In 2010, I moved to Chicago to begin a doctorate at Northwestern University where I studied composition with Lee Hyla, Hans Thomalla, Chris Mercer and Jay Alan Yim.  Beyond my academic studies, moving to Chicago allowed me to become part of a close-knit, vibrant, and intellectually challenging community of like-minded musicians that has propelled the local new music scene to a place of international prominence.  Under the guidance of my professors and colleagues, I familiarized myself with the music of the AACM and with the major movements of European art music in the late 20th and early 21st centuries (specifically, I made various attempts to confront the techniques and aesthetic values of spectralism, new complexity, and instrumental musique concrète).

During the years since starting my doctorate, I have worked hard to build strong and enduring relationships with collaborators and peers in local, national, and international  music communities.  In Chicago, this includes very close collaborative relationships with ensembles like the Spektral Quartet and Ensemble Dal Niente, with whom I have worked consistently for almost ten years.  Some of my out of town collaborations include working with New York-based ensembles Mivos Quartet, loadbang, and ekmeles.  In 2012, I attended the Darmstadt Summer Courses, where I met a lot of great musicians, heard a lot of great concerts, and got to work with established ensembles, including the Arditti Quartet and Matmos.

Since 2011, along with fellow composer/performers Ben Hjertmann and Luke Gullickson, I have been a member of the Grant Wallace Band.  That project has evolved from its inception as a voice/viola/piano trio to include diverse instrumental combinations and to encompass a wide spectrum of stylistic influences.  It has also been a welcome outlet for musical activities such as improvisation, explicit style reference, and collaborative creativity that have not always found ample expression in my work as a composer of notated music.  After a year in which we exclusively wrote and rehearsed, GWB spent another year playing gigs in Chicago.  Following the departure of my bandmates for other corners of the country, our activities are more concentrated and project-based.  Recent engagements include appearances at the Fast Forward Austin and Resonant Bodies festivals, performances with Ensemble Dal Niente and the Chicago Composers Orchestra, and a commission by the Houston Grand Opera which was premiered in 2016 at the Menil Collection.  The band has released four albums and continues to tour regularly.
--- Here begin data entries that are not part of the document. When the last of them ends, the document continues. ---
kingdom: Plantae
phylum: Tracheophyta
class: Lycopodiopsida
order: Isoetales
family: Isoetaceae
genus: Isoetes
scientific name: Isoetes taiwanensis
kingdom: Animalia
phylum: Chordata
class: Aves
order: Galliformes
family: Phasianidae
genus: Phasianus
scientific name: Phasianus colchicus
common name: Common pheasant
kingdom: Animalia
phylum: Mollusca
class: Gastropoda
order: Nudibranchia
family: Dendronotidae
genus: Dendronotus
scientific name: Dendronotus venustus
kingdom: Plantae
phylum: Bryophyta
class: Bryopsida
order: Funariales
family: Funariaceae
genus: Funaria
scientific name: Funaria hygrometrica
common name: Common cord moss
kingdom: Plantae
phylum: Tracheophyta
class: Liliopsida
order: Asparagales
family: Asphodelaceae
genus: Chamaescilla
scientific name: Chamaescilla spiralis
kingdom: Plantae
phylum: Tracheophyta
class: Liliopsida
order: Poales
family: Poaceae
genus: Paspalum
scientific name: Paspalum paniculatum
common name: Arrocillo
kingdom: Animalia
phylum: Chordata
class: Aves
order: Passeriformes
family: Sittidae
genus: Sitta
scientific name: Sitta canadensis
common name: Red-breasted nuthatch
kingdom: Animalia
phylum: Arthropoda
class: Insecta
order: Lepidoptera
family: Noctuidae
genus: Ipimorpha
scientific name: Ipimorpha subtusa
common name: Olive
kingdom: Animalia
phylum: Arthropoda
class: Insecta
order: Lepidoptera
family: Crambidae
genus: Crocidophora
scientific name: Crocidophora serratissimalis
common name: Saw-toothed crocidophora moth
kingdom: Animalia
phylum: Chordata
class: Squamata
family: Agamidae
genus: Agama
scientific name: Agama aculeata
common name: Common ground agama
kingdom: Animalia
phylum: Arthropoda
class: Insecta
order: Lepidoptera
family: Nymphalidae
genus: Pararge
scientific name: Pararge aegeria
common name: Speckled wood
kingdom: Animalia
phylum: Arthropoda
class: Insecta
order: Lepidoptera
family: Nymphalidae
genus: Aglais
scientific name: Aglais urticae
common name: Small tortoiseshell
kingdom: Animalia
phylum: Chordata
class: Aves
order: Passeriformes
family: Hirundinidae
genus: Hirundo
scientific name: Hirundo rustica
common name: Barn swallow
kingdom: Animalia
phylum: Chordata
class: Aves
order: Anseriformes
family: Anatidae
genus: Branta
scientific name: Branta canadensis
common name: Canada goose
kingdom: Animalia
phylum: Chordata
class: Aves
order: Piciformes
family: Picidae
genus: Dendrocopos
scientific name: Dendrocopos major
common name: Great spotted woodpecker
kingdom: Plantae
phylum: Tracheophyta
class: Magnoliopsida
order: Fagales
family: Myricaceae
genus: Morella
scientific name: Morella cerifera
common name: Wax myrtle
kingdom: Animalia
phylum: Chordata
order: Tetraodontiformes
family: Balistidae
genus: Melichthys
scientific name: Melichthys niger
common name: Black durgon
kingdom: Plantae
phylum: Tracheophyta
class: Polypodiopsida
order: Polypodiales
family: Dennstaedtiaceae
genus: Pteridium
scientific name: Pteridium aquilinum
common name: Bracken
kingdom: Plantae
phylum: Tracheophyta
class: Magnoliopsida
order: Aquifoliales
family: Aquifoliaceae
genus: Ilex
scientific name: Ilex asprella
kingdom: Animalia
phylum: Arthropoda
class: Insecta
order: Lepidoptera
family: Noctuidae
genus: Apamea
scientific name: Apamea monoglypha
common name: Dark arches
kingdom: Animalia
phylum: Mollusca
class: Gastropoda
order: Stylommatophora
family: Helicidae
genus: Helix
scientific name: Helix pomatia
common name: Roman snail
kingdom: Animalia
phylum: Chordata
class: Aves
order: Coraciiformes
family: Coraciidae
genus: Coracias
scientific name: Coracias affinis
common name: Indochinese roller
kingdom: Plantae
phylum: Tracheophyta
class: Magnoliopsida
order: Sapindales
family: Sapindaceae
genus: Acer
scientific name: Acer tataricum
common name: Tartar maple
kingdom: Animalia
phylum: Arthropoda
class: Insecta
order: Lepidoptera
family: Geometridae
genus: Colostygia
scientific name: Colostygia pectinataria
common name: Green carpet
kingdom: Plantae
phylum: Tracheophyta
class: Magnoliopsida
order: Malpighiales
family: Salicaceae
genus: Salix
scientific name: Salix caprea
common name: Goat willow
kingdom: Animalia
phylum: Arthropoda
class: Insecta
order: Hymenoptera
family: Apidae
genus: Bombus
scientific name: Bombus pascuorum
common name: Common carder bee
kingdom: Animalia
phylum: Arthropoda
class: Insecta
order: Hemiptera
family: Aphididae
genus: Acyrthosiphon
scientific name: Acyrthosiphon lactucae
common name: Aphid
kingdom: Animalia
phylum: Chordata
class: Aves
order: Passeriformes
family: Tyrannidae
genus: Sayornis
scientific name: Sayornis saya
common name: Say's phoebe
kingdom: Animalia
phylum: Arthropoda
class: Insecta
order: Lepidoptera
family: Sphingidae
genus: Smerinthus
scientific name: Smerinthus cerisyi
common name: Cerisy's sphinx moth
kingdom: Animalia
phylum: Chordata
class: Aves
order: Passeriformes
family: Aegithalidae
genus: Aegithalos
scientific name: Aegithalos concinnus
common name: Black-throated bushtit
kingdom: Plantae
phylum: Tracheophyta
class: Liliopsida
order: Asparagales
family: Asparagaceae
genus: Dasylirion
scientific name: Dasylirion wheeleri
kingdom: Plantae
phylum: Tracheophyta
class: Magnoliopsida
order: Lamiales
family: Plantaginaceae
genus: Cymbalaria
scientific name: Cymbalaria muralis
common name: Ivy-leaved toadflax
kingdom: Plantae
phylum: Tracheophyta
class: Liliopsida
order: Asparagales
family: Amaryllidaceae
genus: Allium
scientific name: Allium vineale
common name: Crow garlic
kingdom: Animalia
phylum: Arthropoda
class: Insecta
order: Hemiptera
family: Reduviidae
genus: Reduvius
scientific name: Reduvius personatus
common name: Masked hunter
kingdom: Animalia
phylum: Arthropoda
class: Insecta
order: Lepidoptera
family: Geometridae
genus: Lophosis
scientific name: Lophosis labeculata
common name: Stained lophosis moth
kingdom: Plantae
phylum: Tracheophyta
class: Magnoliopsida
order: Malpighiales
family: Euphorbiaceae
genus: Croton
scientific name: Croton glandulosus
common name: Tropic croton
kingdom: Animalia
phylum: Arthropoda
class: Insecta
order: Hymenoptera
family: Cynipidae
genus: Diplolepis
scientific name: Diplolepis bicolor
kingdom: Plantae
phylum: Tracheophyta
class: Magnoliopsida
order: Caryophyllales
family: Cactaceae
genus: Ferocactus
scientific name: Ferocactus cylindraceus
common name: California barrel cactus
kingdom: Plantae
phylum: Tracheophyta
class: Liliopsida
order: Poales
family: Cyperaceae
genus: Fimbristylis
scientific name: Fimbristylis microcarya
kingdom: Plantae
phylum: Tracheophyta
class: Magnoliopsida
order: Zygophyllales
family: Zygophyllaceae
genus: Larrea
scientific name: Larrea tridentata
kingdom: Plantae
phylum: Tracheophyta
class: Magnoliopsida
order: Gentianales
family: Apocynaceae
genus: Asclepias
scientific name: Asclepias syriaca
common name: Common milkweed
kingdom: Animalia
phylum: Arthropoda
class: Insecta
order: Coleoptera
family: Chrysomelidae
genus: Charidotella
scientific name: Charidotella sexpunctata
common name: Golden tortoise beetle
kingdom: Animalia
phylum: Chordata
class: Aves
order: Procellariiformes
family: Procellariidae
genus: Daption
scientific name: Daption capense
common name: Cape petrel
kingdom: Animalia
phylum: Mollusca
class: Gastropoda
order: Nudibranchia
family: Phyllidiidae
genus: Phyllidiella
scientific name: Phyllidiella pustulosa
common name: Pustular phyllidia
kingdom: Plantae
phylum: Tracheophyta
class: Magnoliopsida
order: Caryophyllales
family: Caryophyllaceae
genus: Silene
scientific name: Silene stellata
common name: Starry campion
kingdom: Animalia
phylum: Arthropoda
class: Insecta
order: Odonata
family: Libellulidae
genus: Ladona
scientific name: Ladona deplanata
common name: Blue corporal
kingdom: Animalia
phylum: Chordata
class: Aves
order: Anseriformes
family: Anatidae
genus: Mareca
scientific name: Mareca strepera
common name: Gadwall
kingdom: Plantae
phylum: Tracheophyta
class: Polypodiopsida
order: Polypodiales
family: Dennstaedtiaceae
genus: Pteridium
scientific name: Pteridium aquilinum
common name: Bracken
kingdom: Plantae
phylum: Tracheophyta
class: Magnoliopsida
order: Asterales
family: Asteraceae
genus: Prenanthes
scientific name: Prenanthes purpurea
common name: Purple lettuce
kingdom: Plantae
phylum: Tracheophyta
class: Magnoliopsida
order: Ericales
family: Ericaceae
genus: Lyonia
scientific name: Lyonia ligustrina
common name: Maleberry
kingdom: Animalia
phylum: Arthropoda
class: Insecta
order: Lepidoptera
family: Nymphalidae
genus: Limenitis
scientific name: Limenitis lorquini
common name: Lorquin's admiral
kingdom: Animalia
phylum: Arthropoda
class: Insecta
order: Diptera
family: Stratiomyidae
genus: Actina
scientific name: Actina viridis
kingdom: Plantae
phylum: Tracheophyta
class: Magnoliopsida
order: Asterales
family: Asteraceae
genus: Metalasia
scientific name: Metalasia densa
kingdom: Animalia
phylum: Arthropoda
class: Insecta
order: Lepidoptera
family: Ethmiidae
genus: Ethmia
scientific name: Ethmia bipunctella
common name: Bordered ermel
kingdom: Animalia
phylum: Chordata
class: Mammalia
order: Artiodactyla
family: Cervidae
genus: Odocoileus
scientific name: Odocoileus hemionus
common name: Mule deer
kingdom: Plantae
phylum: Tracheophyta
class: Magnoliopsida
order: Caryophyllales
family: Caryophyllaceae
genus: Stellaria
For several years, my work as a composer has included research on human speech and its musical potential.  In the spring of 2011, I began to make transcriptions of the vocal deliveries of standup comics.  Without any specific intention as to how I could integrate these transcriptions into the music I was writing, I continued to study speech patterns and the phonetics of speech.  In 2014, I finally began work on a string quartet, Hack, which took as its material comedic transcriptions like the ones I had started doing three years earlier.  The speech material, with all its attendant complexity and nuance, is used to generate musical textures that seek to elucidate the inherent musicality of speech and the inherent communicative and expressive power of music.  I am currently writing a piece for the vocal quartet Quince based on an analysis of the speech patterns of its members and my doctoral dissertation focuses on the topic of speech in and as music.

Upon leaving graduate school, I relocated to southern Vermont. I am currently working on several ambitious projects: a saxophone/percussion duet for Timothy McAllister, a string quartet for the JACK Quartet, a solo piano piece for Winston Choi, a solo viola piece for Doyle Armbrust, an album of viola improvisations, and a portrait disc of my music to be released by New Focus Records in 2019.